This document describes the steps I followed to impute the T1D GWAS data using the Michigan imputation server.
The Michigan Imputation Server requires sorted, per-chromosome VCF files compressed with bgzip. I used Will Rayner’s toolbox to prepare the data. Firstly, I created an allele frequency file from the GWAS data. I then used the HRC-1000G-check-bim.pl script which checks strands, alleles, positions, Ref/Alt assignments and frequency differences between the GWAS data and the reference data (HRC reference panel). The script produces a set of plink commands to update or remove SNPs. Specifically, those removed are: A/T & G/C SNPs if \(MAF > 0.4\), SNPs with differing alleles, SNPs with \(> 0.2\) allele frequency difference and SNPs not in reference panel.
For the ORPS data, we started with 296,250 SNPs in the .bim file. The method removes 3180 SNPs, updates the position for 1 SNP, flips the alleles for 2966 SNPs and uses the --a2-allele flag on the remaining SNPs to ensure the correct allele labeling when converting to VCF.
I then used the VcfCooker tool to generate per-chromosome VCF files from the plink files and compressed these with bgzip.
I transferred the bgzipped VCF files to the Michigan imputation server. The server uses Eagle for phasing and runs some basic QC steps (see below for example from the ORPS data, 250 SNPs were excluded and 292,620 remained):
Statistics:
Alternative allele frequency > 0.5 sites: 83,417
Reference Overlap: 100.00 %
Match: 292,620
Allele switch: 0
Strand flip: 0
Strand flip and allele switch: 0
A/T, C/G genotypes: 0
Filtered sites:
Filter flag set: 0
Invalid alleles: 0
Multiallelic sites: 0
Duplicated sites: 0
NonSNP sites: 0
Monomorphic sites: 449
Allele mismatch: 1
SNPs call rate < 90%: 0The imputation job then runs on their server and when finished you can download the files in .dose.vcf.gz or .info.gz format.
The imputation server gives you an option to trim SNPs based on a user-defined \(r^2\) imputation quality threshold. I decided not to trim at this stage, with the plan to trim by \(r^2\) value later on.
I then used Will Rayner’s IC software to perform post-imputation checking. The results are summarised here (https://github.com/annahutch/PhD/blob/master/ORPS.html) and look pretty good.
In particular, this poster describes the plots.
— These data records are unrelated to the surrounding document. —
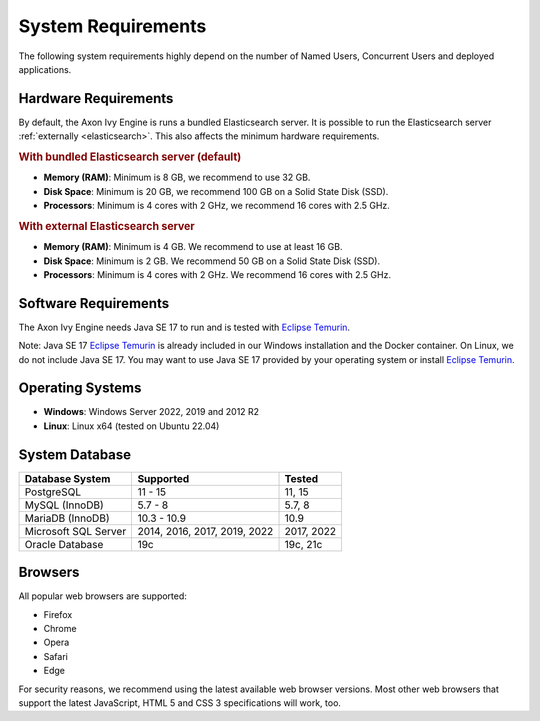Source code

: .. _engine-system-requirements:

System Requirements
===================

The following system requirements highly depend on the number of Named Users,
Concurrent Users and deployed applications.


Hardware Requirements
---------------------

By default, the Axon Ivy Engine is runs a bundled Elasticsearch server.
It is possible to run the Elasticsearch server :ref:`externally <elasticsearch>`.
This also affects the minimum hardware requirements.


.. rubric:: With bundled Elasticsearch server (default)

* **Memory (RAM)**:
  Minimum is 8 GB, we recommend to use 32 GB.

* **Disk Space**:
  Minimum is 20 GB, we recommend 100 GB on a Solid State Disk (SSD).

* **Processors**:
  Minimum is 4 cores with 2 GHz, we recommend 16 cores with 2.5 GHz.


.. rubric:: With external Elasticsearch server

* **Memory (RAM)**:
  Minimum is 4 GB. We recommend to use at least 16 GB.

* **Disk Space**:
  Minimum is 2 GB. We recommend 50 GB on a Solid State Disk (SSD).

* **Processors**:
  Minimum is 4 cores with 2 GHz. We recommend 16 cores with 2.5 GHz.


Software Requirements
---------------------

The Axon Ivy Engine needs Java SE 17 to run and is tested with `Eclipse Temurin
<https://adoptium.net/>`_.

Note: Java SE 17 `Eclipse Temurin <https://adoptium.net/>`_ is already
included in our Windows installation and the Docker container.    
On Linux, we do not include Java SE 17. You may want to use Java SE 17 provided
by your operating system or install `Eclipse Temurin <https://adoptium.net/>`_.


Operating Systems
-----------------

* **Windows**:
  Windows Server 2022, 2019 and 2012 R2

* **Linux**:
  Linux x64 (tested on Ubuntu 22.04)


System Database
---------------

+---------------------+-----------------------------+-----------+
|Database System      |Supported                    | Tested    |
+=====================+=============================+===========+
|PostgreSQL           |11 - 15                      |11, 15     |
+---------------------+-----------------------------+-----------+
|MySQL (InnoDB)       |5.7 - 8                      |5.7, 8     |
+---------------------+-----------------------------+-----------+
|MariaDB (InnoDB)     |10.3 - 10.9                  |10.9       |
+---------------------+-----------------------------+-----------+
|Microsoft SQL Server |2014, 2016, 2017, 2019, 2022 |2017, 2022 |
+---------------------+-----------------------------+-----------+
|Oracle Database      |19c                          |19c, 21c   |
+---------------------+-----------------------------+-----------+


Browsers
--------
All popular web browsers are supported:

- Firefox
- Chrome
- Opera
- Safari
- Edge

For security reasons, we recommend using the latest available web browser
versions. Most other web browsers that support the latest JavaScript, HTML 5 and
CSS 3 specifications will work, too.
Note that the red (rather than blue) points on the chr 2 plot of information score plotted per chromosome show that there are 2 sections of >1MB without variants, indicating possible imputation failures. The bar graphs summarising information score counts show that we should definitely trim by information score as there are lots of SNPs with very low information score.
In all we now have imputed genotypes for 40,355,712 SNPs in 192 individuals in the ORPS data set (but we will loose a good chunk of these when I filter by information score).
Impute AdDIT, T1DGC, WTCCC and C58 (what information score threshold?) - note that I need to re-run the QC for the last 3, including the relatedness/ancestral filtering step, but what am I plotting a histogram of to check relatedness (https://zzz.bwh.harvard.edu/plink/ibdibs.shtml), possibly DST?
Check for sample overlap and think of a system to allocate overlapping samples to a particular cohort.